About this task:
Your answer should consist of the lines in the listing that hold "SilkS".
● ● ● ● ● ● ●
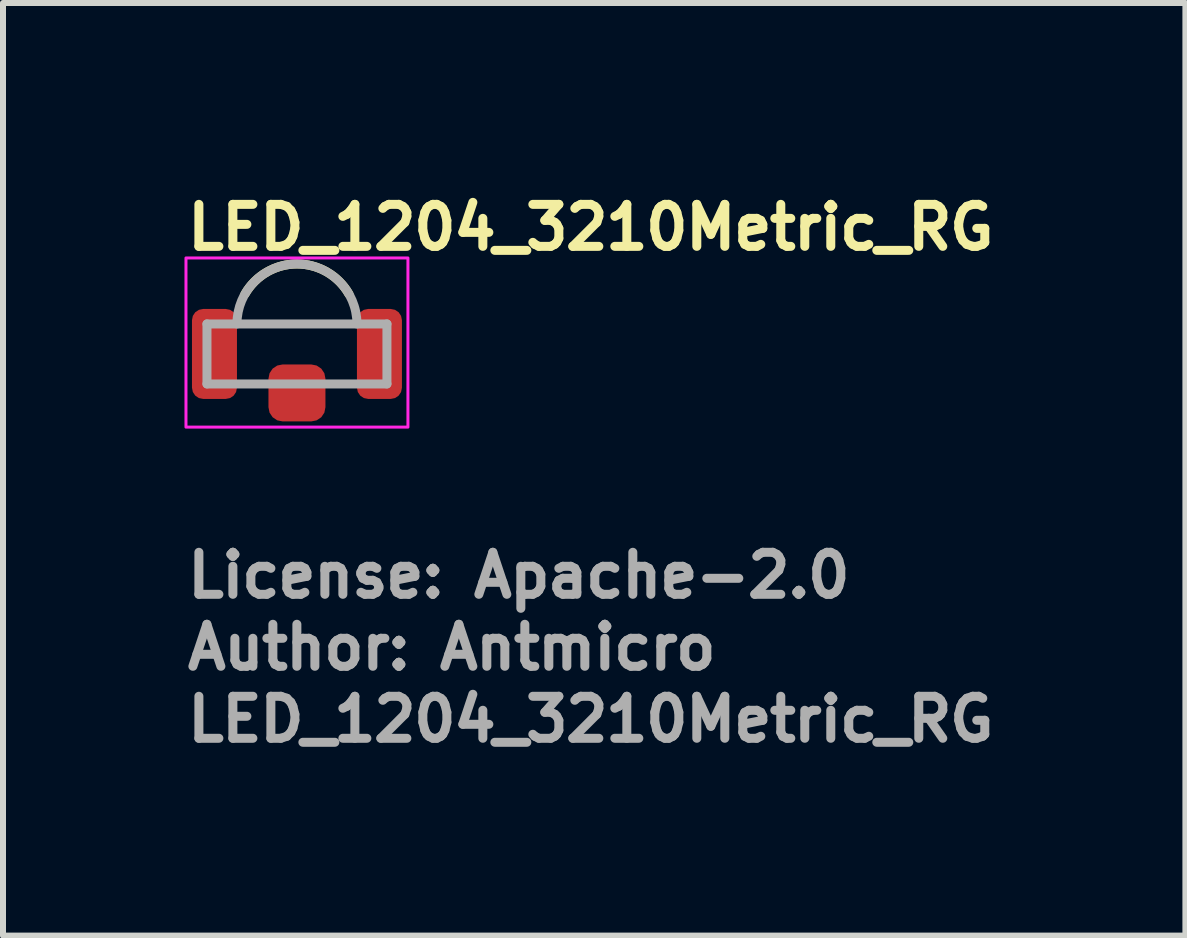
<source format=kicad_pcb>
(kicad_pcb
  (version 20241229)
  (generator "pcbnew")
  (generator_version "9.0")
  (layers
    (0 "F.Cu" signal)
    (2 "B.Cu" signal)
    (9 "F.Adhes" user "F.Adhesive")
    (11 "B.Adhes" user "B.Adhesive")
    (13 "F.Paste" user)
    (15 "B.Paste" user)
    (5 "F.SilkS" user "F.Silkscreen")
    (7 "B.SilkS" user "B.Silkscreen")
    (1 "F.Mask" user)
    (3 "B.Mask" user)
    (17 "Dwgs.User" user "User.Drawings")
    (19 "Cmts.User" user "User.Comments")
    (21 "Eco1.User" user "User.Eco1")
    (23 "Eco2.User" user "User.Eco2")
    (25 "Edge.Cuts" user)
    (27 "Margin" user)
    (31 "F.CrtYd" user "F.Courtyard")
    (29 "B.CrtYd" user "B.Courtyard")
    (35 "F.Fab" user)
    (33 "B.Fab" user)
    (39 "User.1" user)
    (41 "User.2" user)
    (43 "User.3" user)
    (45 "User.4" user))
  (footprint "LED_1204_3210Metric_RG"
    (layer "F.Cu")
    (at 1.9 2.45)
    (property "Reference" "LED_1204_3210Metric_RG" (at -1.9 -1.3 0) (layer "F.SilkS") (effects (font (size 0.7 0.7) (thickness 0.15)) (justify left bottom)))
    (attr smd)
    (fp_arc (start -0.866 -0.6) (mid 0 -1.1) (end 0.866 -0.6) (stroke (width 0.15) (type solid)) (layer "F.SilkS"))
    (fp_rect (start -1.85 -1.2) (end 1.85 1.62) (stroke (width 0.05) (type solid)) (fill no) (layer "F.CrtYd"))
    (fp_line (start -1.5 -0.1) (end 1.5 -0.1) (stroke (width 0.15) (type solid)) (layer "F.Fab"))
    (fp_line (start -1.5 0.9) (end -1.5 -0.1) (stroke (width 0.15) (type solid)) (layer "F.Fab"))
    (fp_line (start 1.5 -0.1) (end 1.5 0.9) (stroke (width 0.15) (type solid)) (layer "F.Fab"))
    (fp_line (start 1.5 0.9) (end -1.5 0.9) (stroke (width 0.15) (type solid)) (layer "F.Fab"))
    (fp_arc (start -1 -0.1) (mid 0 -1.1) (end 1 -0.1) (stroke (width 0.15) (type solid)) (layer "F.Fab"))
    (fp_rect (start -1.5 -1) (end 1.5 1) (stroke (width 0.1) (type solid)) (fill no) (layer "User.5"))
    (fp_line (start -1.5 0) (end -1.5 1) (stroke (width 0.02) (type solid)) (layer "User.9"))
    (fp_line (start -1.472 0) (end -1.5 0) (stroke (width 0.02) (type solid)) (layer "User.9"))
    (fp_line (start -1.472 1) (end -1.5 1) (stroke (width 0.02) (type solid)) (layer "User.9"))
    (fp_line (start -1.444 0) (end -1.472 0) (stroke (width 0.02) (type solid)) (layer "User.9"))
    (fp_line (start -1.444 1) (end -1.472 1) (stroke (width 0.02) (type solid)) (layer "User.9"))
    (fp_line (start -1.417 0) (end -1.444 0) (stroke (width 0.02) (type solid)) (layer "User.9"))
    (fp_line (start -1.417 1) (end -1.444 1) (stroke (width 0.02) (type solid)) (layer "User.9"))
    (fp_line (start -1.392 0) (end -1.417 0) (stroke (width 0.02) (type solid)) (layer "User.9"))
    (fp_line (start -1.392 1) (end -1.417 1) (stroke (width 0.02) (type solid)) (layer "User.9"))
    (fp_line (start -1.367 0) (end -1.392 0) (stroke (width 0.02) (type solid)) (layer "User.9"))
    (fp_line (start -1.367 1) (end -1.392 1) (stroke (width 0.02) (type solid)) (layer "User.9"))
    (fp_line (start -1.344 0) (end -1.367 0) (stroke (width 0.02) (type solid)) (layer "User.9"))
    (fp_line (start -1.344 1) (end -1.367 1) (stroke (width 0.02) (type solid)) (layer "User.9"))
    (fp_line (start -1.323 0) (end -1.344 0) (stroke (width 0.02) (type solid)) (layer "User.9"))
    (fp_line (start -1.323 1) (end -1.344 1) (stroke (width 0.02) (type solid)) (layer "User.9"))
    (fp_line (start -1.305 0) (end -1.323 0) (stroke (width 0.02) (type solid)) (layer "User.9"))
    (fp_line (start -1.305 1) (end -1.323 1) (stroke (width 0.02) (type solid)) (layer "User.9"))
    (fp_line (start -1.288 0) (end -1.305 0) (stroke (width 0.02) (type solid)) (layer "User.9"))
    (fp_line (start -1.288 1) (end -1.305 1) (stroke (width 0.02) (type solid)) (layer "User.9"))
    (fp_line (start -1.275 0) (end -1.288 0) (stroke (width 0.02) (type solid)) (layer "User.9"))
    (fp_line (start -1.275 1) (end -1.288 1) (stroke (width 0.02) (type solid)) (layer "User.9"))
    (fp_line (start -1.264 0) (end -1.275 0) (stroke (width 0.02) (type solid)) (layer "User.9"))
    (fp_line (start -1.264 1) (end -1.275 1) (stroke (width 0.02) (type solid)) (layer "User.9"))
    (fp_line (start -1.256 0) (end -1.264 0) (stroke (width 0.02) (type solid)) (layer "User.9"))
    (fp_line (start -1.256 1) (end -1.264 1) (stroke (width 0.02) (type solid)) (layer "User.9"))
    (fp_line (start -1.252 0) (end -1.256 0) (stroke (width 0.02) (type solid)) (layer "User.9"))
    (fp_line (start -1.252 1) (end -1.256 1) (stroke (width 0.02) (type solid)) (layer "User.9"))
    (fp_line (start -1.25 0) (end -1.252 0) (stroke (width 0.02) (type solid)) (layer "User.9"))
    (fp_line (start -1.25 1) (end -1.252 1) (stroke (width 0.02) (type solid)) (layer "User.9"))
    (fp_line (start -1.25 1) (end -1.25 0) (stroke (width 0.02) (type solid)) (layer "User.9"))
    (fp_line (start -1.1 0) (end -1.25 0) (stroke (width 0.02) (type solid)) (layer "User.9"))
    (fp_line (start -1.1 0) (end -1.075 -0.003) (stroke (width 0.02) (type solid)) (layer "User.9"))
    (fp_line (start -1.1 0.8) (end -1.1 0) (stroke (width 0.02) (type solid)) (layer "User.9"))
    (fp_line (start -1.1 0.8) (end -1.1 0) (stroke (width 0.02) (type solid)) (layer "User.9"))
    (fp_line (start -1.1 0.8) (end -1.1 1) (stroke (width 0.02) (type solid)) (layer "User.9"))
    (fp_line (start -1.1 1) (end -1.25 1) (stroke (width 0.02) (type solid)) (layer "User.9"))
    (fp_line (start -1.1 1) (end -1.1 0.8) (stroke (width 0.02) (type solid)) (layer "User.9"))
    (fp_line (start -1.075 -0.003) (end -1.052 -0.012) (stroke (width 0.02) (type solid)) (layer "User.9"))
    (fp_line (start -1.052 -0.012) (end -1.032 -0.026) (stroke (width 0.02) (type solid)) (layer "User.9"))
    (fp_line (start -1.032 -0.026) (end -1.016 -0.045) (stroke (width 0.02) (type solid)) (layer "User.9"))
    (fp_line (start -1.016 -0.045) (end -1.005 -0.067) (stroke (width 0.02) (type solid)) (layer "User.9"))
    (fp_line (start -1.005 -0.067) (end -1 -0.091) (stroke (width 0.02) (type solid)) (layer "User.9"))
    (fp_line (start -0.988 -0.177) (end -1 -0.091) (stroke (width 0.02) (type solid)) (layer "User.9"))
    (fp_line (start -0.969 -0.262) (end -0.988 -0.177) (stroke (width 0.02) (type solid)) (layer "User.9"))
    (fp_line (start -0.942 -0.345) (end -0.969 -0.262) (stroke (width 0.02) (type solid)) (layer "User.9"))
    (fp_line (start -0.908 -0.425) (end -0.942 -0.345) (stroke (width 0.02) (type solid)) (layer "User.9"))
    (fp_line (start -0.867 -0.502) (end -0.908 -0.425) (stroke (width 0.02) (type solid)) (layer "User.9"))
    (fp_line (start -0.82 -0.576) (end -0.867 -0.502) (stroke (width 0.02) (type solid)) (layer "User.9"))
    (fp_line (start -0.767 -0.645) (end -0.82 -0.576) (stroke (width 0.02) (type solid)) (layer "User.9"))
    (fp_line (start -0.707 -0.709) (end -0.767 -0.645) (stroke (width 0.02) (type solid)) (layer "User.9"))
    (fp_line (start -0.643 -0.767) (end -0.707 -0.709) (stroke (width 0.02) (type solid)) (layer "User.9"))
    (fp_line (start -0.574 -0.82) (end -0.643 -0.767) (stroke (width 0.02) (type solid)) (layer "User.9"))
    (fp_line (start -0.5 -0.867) (end -0.574 -0.82) (stroke (width 0.02) (type solid)) (layer "User.9"))
    (fp_line (start -0.423 -0.907) (end -0.5 -0.867) (stroke (width 0.02) (type solid)) (layer "User.9"))
    (fp_line (start -0.342 -0.94) (end -0.423 -0.907) (stroke (width 0.02) (type solid)) (layer "User.9"))
    (fp_line (start -0.259 -0.966) (end -0.342 -0.94) (stroke (width 0.02) (type solid)) (layer "User.9"))
    (fp_line (start -0.174 -0.985) (end -0.259 -0.966) (stroke (width 0.02) (type solid)) (layer "User.9"))
    (fp_line (start -0.087 -0.996) (end -0.174 -0.985) (stroke (width 0.02) (type solid)) (layer "User.9"))
    (fp_line (start 0 -1) (end -0.087 -0.996) (stroke (width 0.02) (type solid)) (layer "User.9"))
    (fp_line (start 0.087 -0.996) (end 0 -1) (stroke (width 0.02) (type solid)) (layer "User.9"))
    (fp_line (start 0.174 -0.985) (end 0.087 -0.996) (stroke (width 0.02) (type solid)) (layer "User.9"))
    (fp_line (start 0.259 -0.966) (end 0.174 -0.985) (stroke (width 0.02) (type solid)) (layer "User.9"))
    (fp_line (start 0.342 -0.94) (end 0.259 -0.966) (stroke (width 0.02) (type solid)) (layer "User.9"))
    (fp_line (start 0.423 -0.907) (end 0.342 -0.94) (stroke (width 0.02) (type solid)) (layer "User.9"))
    (fp_line (start 0.5 -0.867) (end 0.423 -0.907) (stroke (width 0.02) (type solid)) (layer "User.9"))
    (fp_line (start 0.574 -0.82) (end 0.5 -0.867) (stroke (width 0.02) (type solid)) (layer "User.9"))
    (fp_line (start 0.643 -0.767) (end 0.574 -0.82) (stroke (width 0.02) (type solid)) (layer "User.9"))
    (fp_line (start 0.707 -0.709) (end 0.643 -0.767) (stroke (width 0.02) (type solid)) (layer "User.9"))
    (fp_line (start 0.767 -0.645) (end 0.707 -0.709) (stroke (width 0.02) (type solid)) (layer "User.9"))
    (fp_line (start 0.82 -0.576) (end 0.767 -0.645) (stroke (width 0.02) (type solid)) (layer "User.9"))
    (fp_line (start 0.867 -0.502) (end 0.82 -0.576) (stroke (width 0.02) (type solid)) (layer "User.9"))
    (fp_line (start 0.908 -0.425) (end 0.867 -0.502) (stroke (width 0.02) (type solid)) (layer "User.9"))
    (fp_line (start 0.942 -0.345) (end 0.908 -0.425) (stroke (width 0.02) (type solid)) (layer "User.9"))
    (fp_line (start 0.969 -0.262) (end 0.942 -0.345) (stroke (width 0.02) (type solid)) (layer "User.9"))
    (fp_line (start 0.988 -0.177) (end 0.969 -0.262) (stroke (width 0.02) (type solid)) (layer "User.9"))
    (fp_line (start 1 -0.091) (end 0.988 -0.177) (stroke (width 0.02) (type solid)) (layer "User.9"))
    (fp_line (start 1 -0.091) (end 1.005 -0.067) (stroke (width 0.02) (type solid)) (layer "User.9"))
    (fp_line (start 1.005 -0.067) (end 1.016 -0.045) (stroke (width 0.02) (type solid)) (layer "User.9"))
    (fp_line (start 1.016 -0.045) (end 1.032 -0.026) (stroke (width 0.02) (type solid)) (layer "User.9"))
    (fp_line (start 1.032 -0.026) (end 1.052 -0.012) (stroke (width 0.02) (type solid)) (layer "User.9"))
    (fp_line (start 1.052 -0.012) (end 1.075 -0.003) (stroke (width 0.02) (type solid)) (layer "User.9"))
    (fp_line (start 1.075 -0.003) (end 1.1 0) (stroke (width 0.02) (type solid)) (layer "User.9"))
    (fp_line (start 1.1 0) (end -1.1 0) (stroke (width 0.02) (type solid)) (layer "User.9"))
    (fp_line (start 1.1 0) (end -1.1 0) (stroke (width 0.02) (type solid)) (layer "User.9"))
    (fp_line (start 1.1 0) (end 1.1 0.8) (stroke (width 0.02) (type solid)) (layer "User.9"))
    (fp_line (start 1.1 0) (end 1.25 0) (stroke (width 0.02) (type solid)) (layer "User.9"))
    (fp_line (start 1.1 0.8) (end 1.1 0) (stroke (width 0.02) (type solid)) (layer "User.9"))
    (fp_line (start 1.1 0.8) (end 1.1 1) (stroke (width 0.02) (type solid)) (layer "User.9"))
    (fp_line (start 1.1 0.8) (end 1.1 1) (stroke (width 0.02) (type solid)) (layer "User.9"))
    (fp_line (start 1.1 1) (end -1.1 1) (stroke (width 0.02) (type solid)) (layer "User.9"))
    (fp_line (start 1.25 0) (end 1.25 1) (stroke (width 0.02) (type solid)) (layer "User.9"))
    (fp_line (start 1.25 1) (end 1.1 1) (stroke (width 0.02) (type solid)) (layer "User.9"))
    (fp_line (start 1.252 0) (end 1.25 0) (stroke (width 0.02) (type solid)) (layer "User.9"))
    (fp_line (start 1.252 1) (end 1.25 1) (stroke (width 0.02) (type solid)) (layer "User.9"))
    (fp_line (start 1.256 0) (end 1.252 0) (stroke (width 0.02) (type solid)) (layer "User.9"))
    (fp_line (start 1.256 1) (end 1.252 1) (stroke (width 0.02) (type solid)) (layer "User.9"))
    (fp_line (start 1.264 0) (end 1.256 0) (stroke (width 0.02) (type solid)) (layer "User.9"))
    (fp_line (start 1.264 1) (end 1.256 1) (stroke (width 0.02) (type solid)) (layer "User.9"))
    (fp_line (start 1.275 0) (end 1.264 0) (stroke (width 0.02) (type solid)) (layer "User.9"))
    (fp_line (start 1.275 1) (end 1.264 1) (stroke (width 0.02) (type solid)) (layer "User.9"))
    (fp_line (start 1.288 0) (end 1.275 0) (stroke (width 0.02) (type solid)) (layer "User.9"))
    (fp_line (start 1.288 1) (end 1.275 1) (stroke (width 0.02) (type solid)) (layer "User.9"))
    (fp_line (start 1.305 0) (end 1.288 0) (stroke (width 0.02) (type solid)) (layer "User.9"))
    (fp_line (start 1.305 1) (end 1.288 1) (stroke (width 0.02) (type solid)) (layer "User.9"))
    (fp_line (start 1.323 0) (end 1.305 0) (stroke (width 0.02) (type solid)) (layer "User.9"))
    (fp_line (start 1.323 1) (end 1.305 1) (stroke (width 0.02) (type solid)) (layer "User.9"))
    (fp_line (start 1.344 0) (end 1.323 0) (stroke (width 0.02) (type solid)) (layer "User.9"))
    (fp_line (start 1.344 1) (end 1.323 1) (stroke (width 0.02) (type solid)) (layer "User.9"))
    (fp_line (start 1.367 0) (end 1.344 0) (stroke (width 0.02) (type solid)) (layer "User.9"))
    (fp_line (start 1.367 1) (end 1.344 1) (stroke (width 0.02) (type solid)) (layer "User.9"))
    (fp_line (start 1.392 0) (end 1.367 0) (stroke (width 0.02) (type solid)) (layer "User.9"))
    (fp_line (start 1.392 1) (end 1.367 1) (stroke (width 0.02) (type solid)) (layer "User.9"))
    (fp_line (start 1.417 0) (end 1.392 0) (stroke (width 0.02) (type solid)) (layer "User.9"))
    (fp_line (start 1.417 1) (end 1.392 1) (stroke (width 0.02) (type solid)) (layer "User.9"))
    (fp_line (start 1.444 0) (end 1.417 0) (stroke (width 0.02) (type solid)) (layer "User.9"))
    (fp_line (start 1.444 1) (end 1.417 1) (stroke (width 0.02) (type solid)) (layer "User.9"))
    (fp_line (start 1.472 0) (end 1.444 0) (stroke (width 0.02) (type solid)) (layer "User.9"))
    (fp_line (start 1.472 1) (end 1.444 1) (stroke (width 0.02) (type solid)) (layer "User.9"))
    (fp_line (start 1.5 0) (end 1.472 0) (stroke (width 0.02) (type solid)) (layer "User.9"))
    (fp_line (start 1.5 1) (end 1.472 1) (stroke (width 0.02) (type solid)) (layer "User.9"))
    (fp_line (start 1.5 1) (end 1.5 0) (stroke (width 0.02) (type solid)) (layer "User.9"))
    (fp_text user "License: Apache-2.0" (at -1.9 4.5 0) (layer "F.Fab") (effects (font (size 0.7 0.7) (thickness 0.15)) (justify left bottom)))
    (fp_text user "Author: Antmicro" (at -1.9 5.7 0) (layer "F.Fab") (effects (font (size 0.7 0.7) (thickness 0.15)) (justify left bottom)))
    (fp_text user "${REFERENCE}" (at -1.9 6.9 0) (layer "F.Fab") (effects (font (size 0.7 0.7) (thickness 0.15)) (justify left bottom)))
    (pad "1" smd roundrect (at -1.375 0.4 180) (size 0.75 1.5) (layers "F.Cu" "F.Mask" "F.Paste") (roundrect_rratio 0.25))
    (pad "2" smd roundrect (at 0 1.05 180) (size 0.95 0.95) (layers "F.Cu" "F.Mask" "F.Paste") (roundrect_rratio 0.25))
    (pad "3" smd roundrect (at 1.375 0.4 180) (size 0.75 1.5) (layers "F.Cu" "F.Mask" "F.Paste") (roundrect_rratio 0.25)))
  (gr_rect
    (start -3 -3)
    (end 16.71 12.546)
    (stroke (width 0.1) (type default))
    (fill no)
    (layer "Edge.Cuts")))
</source>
● ● ● ● ● ● ●
Solution below:
    (5 "F.SilkS" user "F.Silkscreen")
    (7 "B.SilkS" user "B.Silkscreen")
    (property "Reference" "LED_1204_3210Metric_RG" (at -1.9 -1.3 0) (layer "F.SilkS") (effects (font (size 0.7 0.7) (thickness 0.15)) (justify left bottom)))
    (fp_arc (start -0.866 -0.6) (mid 0 -1.1) (end 0.866 -0.6) (stroke (width 0.15) (type solid)) (layer "F.SilkS"))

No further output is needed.